NEW YORK (Reuters) - The Federal Reserve will very likely need to continue its large-scale asset purchases into the second half of this year, since a big improvement in the U.S. labor market is unlikely to have happened by then, a top central bank official said on Thursday.
"My own sense of this is that it is probably going to be a struggle to see by mid-year a clear indication that the outlook for the labor markets are in a new phase, and it's quite optimistic," Atlanta Fed President Dennis Lockhart said at a conference hosted by Bloomberg.
"So I would tend to believe that this bond purchasing will need to continue longer into the year," he added. "Whether it goes beyond that, I think, is a question that the (Fed policy) committee will take up in trying to weigh efficacy, costs and improvement."
To speed up the tepid U.S. economic recovery, the Fed is buying $45 billion worth of U.S. Treasury bonds and an additional $40 billion of mortgage-backed securities per month under its quantitative easing program, dubbed QE3.
Lockhart, a centrist monetary policymaker who does not vote on policy this year, later told reporters the Fed could taper its bond buying, and could also selectively reduce purchases of either Treasuries or MBS, when the time finally comes.
Investors are intensely focused on when QE3 might come to an end.
Minutes from the Fed's December meeting revealed that several policymakers expected to stop or slow the purchases well before the end of this year, yet Fed Chairman Ben Bernanke and other U.S. policymakers have said any decision will depend on how well the economy is doing.
Lockhart said he cannot see where a strong acceleration of growth would come from this year that could push U.S. economic expansion beyond his 2 to 2.5 percent forecast.
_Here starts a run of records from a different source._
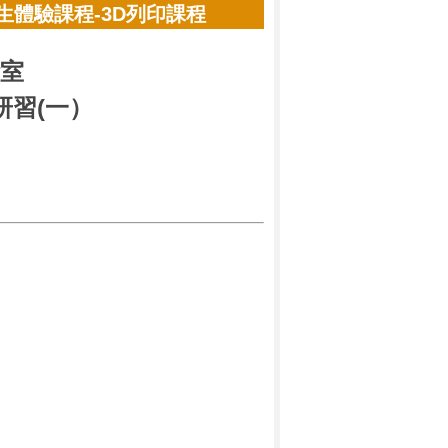
學生體驗課程-3D列印課程
驗室
研習(一）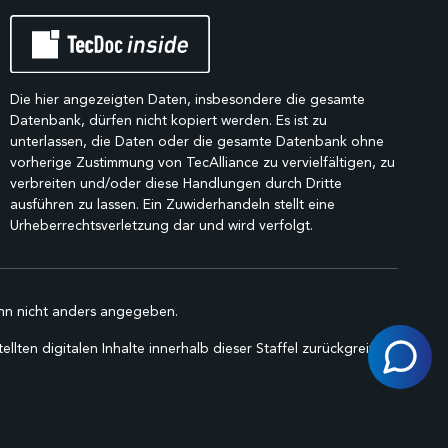
Die hier angezeigten Daten, insbesondere die gesamte
Datenbank, dürfen nicht kopiert werden. Es ist zu
unterlassen, die Daten oder die gesamte Datenbank ohne
vorherige Zustimmung von TecAlliance zu vervielfältigen, zu
verbreiten und/oder diese Handlungen durch Dritte
ausführen zu lassen. Ein Zuwiderhandeln stellt eine
Urheberrechtsverletzung dar und wird verfolgt.
n nicht anders angegeben.
lten digitalen Inhalte innerhalb dieser Staffel zurückgreifen.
Meanwhile, the central bank's balance sheet has more than tripled to nearly $3 trillion since the financial crisis, as the Fed's presence has grown in bond markets. U.S. Treasuries touched a record high last year in large part due to the purchases.
Lockhart cautioned that the more the Fed's balance sheet swells, the more the potential for unanticipated outcomes, including the possibility that banks could retreat from markets.
"When a party (the Fed) is in control of such a large part of the market, maybe it doesn't make sense for individual institutions to deploy people and resources to participate in that market," he suggested.
"Over a long period of time, you'd have to be concerned that everyone who has got a Treasuries desk or a mortgage-backed securities desk is beginning to wonder whether it makes sense to continue to have that number of people on the desk," Lockhart told the conference.
"You could lose over a period of time the real human infrastructure it takes to have free markets in these securities," he added.
Still, Lockhart said he was "very comfortable" that the Fed could sell off its bonds and raise rates "in an orderly way."